[Limb landmark coordinates]
□ □ □
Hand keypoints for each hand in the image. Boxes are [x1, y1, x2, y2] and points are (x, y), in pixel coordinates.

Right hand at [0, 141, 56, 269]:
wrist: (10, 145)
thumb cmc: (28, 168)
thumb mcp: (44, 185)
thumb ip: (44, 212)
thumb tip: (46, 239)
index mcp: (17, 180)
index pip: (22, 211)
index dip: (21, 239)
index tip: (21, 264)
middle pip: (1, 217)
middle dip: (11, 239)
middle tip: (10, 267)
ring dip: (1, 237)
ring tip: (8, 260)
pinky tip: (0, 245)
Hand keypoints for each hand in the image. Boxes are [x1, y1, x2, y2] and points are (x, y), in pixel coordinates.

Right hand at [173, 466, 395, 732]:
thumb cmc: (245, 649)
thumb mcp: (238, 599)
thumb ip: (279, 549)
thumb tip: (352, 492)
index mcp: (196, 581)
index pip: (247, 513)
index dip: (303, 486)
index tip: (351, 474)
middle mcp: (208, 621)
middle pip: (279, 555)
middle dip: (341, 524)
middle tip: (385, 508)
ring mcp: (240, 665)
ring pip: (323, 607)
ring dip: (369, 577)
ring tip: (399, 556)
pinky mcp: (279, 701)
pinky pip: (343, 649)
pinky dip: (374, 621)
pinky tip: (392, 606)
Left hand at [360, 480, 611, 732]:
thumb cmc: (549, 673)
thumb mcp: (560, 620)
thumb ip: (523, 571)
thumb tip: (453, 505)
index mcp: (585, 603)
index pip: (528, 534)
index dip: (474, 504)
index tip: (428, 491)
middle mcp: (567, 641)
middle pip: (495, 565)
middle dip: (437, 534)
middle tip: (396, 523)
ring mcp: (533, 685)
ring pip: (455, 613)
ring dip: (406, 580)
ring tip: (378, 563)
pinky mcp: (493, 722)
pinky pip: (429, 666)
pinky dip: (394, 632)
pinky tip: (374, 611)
□ □ □
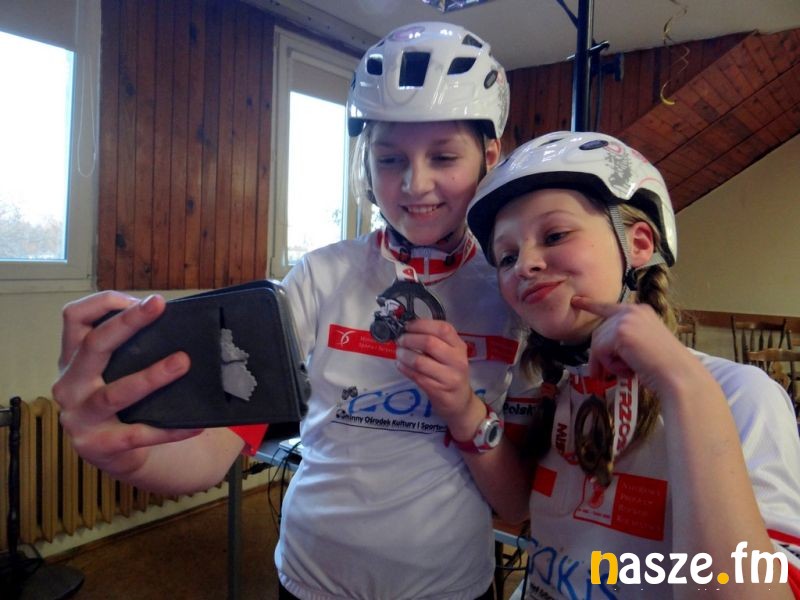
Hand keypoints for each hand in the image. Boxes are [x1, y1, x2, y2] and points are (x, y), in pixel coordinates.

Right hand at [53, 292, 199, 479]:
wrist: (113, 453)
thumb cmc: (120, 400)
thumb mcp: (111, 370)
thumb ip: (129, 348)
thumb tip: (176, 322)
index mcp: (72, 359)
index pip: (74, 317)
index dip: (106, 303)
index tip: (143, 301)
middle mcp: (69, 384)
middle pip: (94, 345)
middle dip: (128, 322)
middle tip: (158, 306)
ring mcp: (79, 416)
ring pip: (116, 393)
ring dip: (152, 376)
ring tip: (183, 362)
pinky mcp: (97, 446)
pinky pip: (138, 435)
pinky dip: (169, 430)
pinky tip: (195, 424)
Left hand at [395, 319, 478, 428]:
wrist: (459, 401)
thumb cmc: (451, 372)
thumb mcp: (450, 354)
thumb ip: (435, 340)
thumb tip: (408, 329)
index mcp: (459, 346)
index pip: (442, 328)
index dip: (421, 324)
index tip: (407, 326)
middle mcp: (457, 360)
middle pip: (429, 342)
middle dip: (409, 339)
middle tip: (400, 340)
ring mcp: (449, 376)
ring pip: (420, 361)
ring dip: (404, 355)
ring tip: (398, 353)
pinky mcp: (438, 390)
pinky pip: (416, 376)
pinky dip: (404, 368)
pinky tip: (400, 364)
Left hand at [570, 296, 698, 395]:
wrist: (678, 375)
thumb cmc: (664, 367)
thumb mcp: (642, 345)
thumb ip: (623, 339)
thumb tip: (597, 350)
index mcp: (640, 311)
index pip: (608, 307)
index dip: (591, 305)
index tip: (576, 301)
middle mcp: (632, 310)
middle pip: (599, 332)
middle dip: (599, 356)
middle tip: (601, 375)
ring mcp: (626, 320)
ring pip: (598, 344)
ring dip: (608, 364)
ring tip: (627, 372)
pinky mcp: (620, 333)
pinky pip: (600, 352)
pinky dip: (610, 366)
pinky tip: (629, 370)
□ □ □
*What you should do*
Using the data above, transcribe the lines that run from the line with "index dip: (106, 303)" to the line with "pinky tip: (629, 370)", both ends kept, and output nothing else.

*Worked solution*
index dip: (106, 303)
index tip: (143, 301)
middle mcp: (69, 384)
middle pip: (94, 345)
middle dip: (128, 322)
middle tip: (158, 306)
ring mcp: (79, 416)
ring pip: (116, 393)
ring dip: (152, 376)
ring tip: (183, 362)
pinky mcp: (97, 446)
pinky pip: (138, 435)
pinky dip: (169, 430)
pinky tip: (195, 424)
Left hand at [395, 319, 478, 428]:
wrist: (459, 401)
thumb cmc: (451, 372)
thumb mcp: (450, 354)
thumb ip: (435, 340)
thumb tip: (408, 329)
index mcp: (459, 346)
index pip: (442, 328)
index dip: (421, 324)
index tip: (407, 326)
middle mcp: (457, 360)
middle pip: (429, 342)
middle dip: (409, 339)
middle tip: (400, 340)
ring mcp: (449, 376)
ring pip: (420, 361)
ring dip: (404, 355)
ring tip: (398, 353)
pinky mcp: (438, 390)
pinky pip: (416, 376)
pinky dip: (404, 368)
pinky tip: (400, 364)
Left hand at [570, 296, 698, 395]:
wrist: (678, 375)
thumb cmc: (664, 367)
thumb mcp: (642, 345)
thumb ip: (623, 339)
thumb tip: (597, 350)
index mcp: (640, 311)
index pip: (608, 307)
index dip: (591, 305)
index tip: (576, 301)
middle mcp: (632, 310)
middle pip: (599, 332)
middle dip: (599, 356)
middle tip: (601, 375)
ring mcp: (626, 320)
ring pip: (598, 344)
ring dip: (608, 364)
ring tip: (627, 372)
pinky mcp: (620, 333)
pinky pip: (600, 352)
pinky dip: (610, 366)
pinky tip: (629, 370)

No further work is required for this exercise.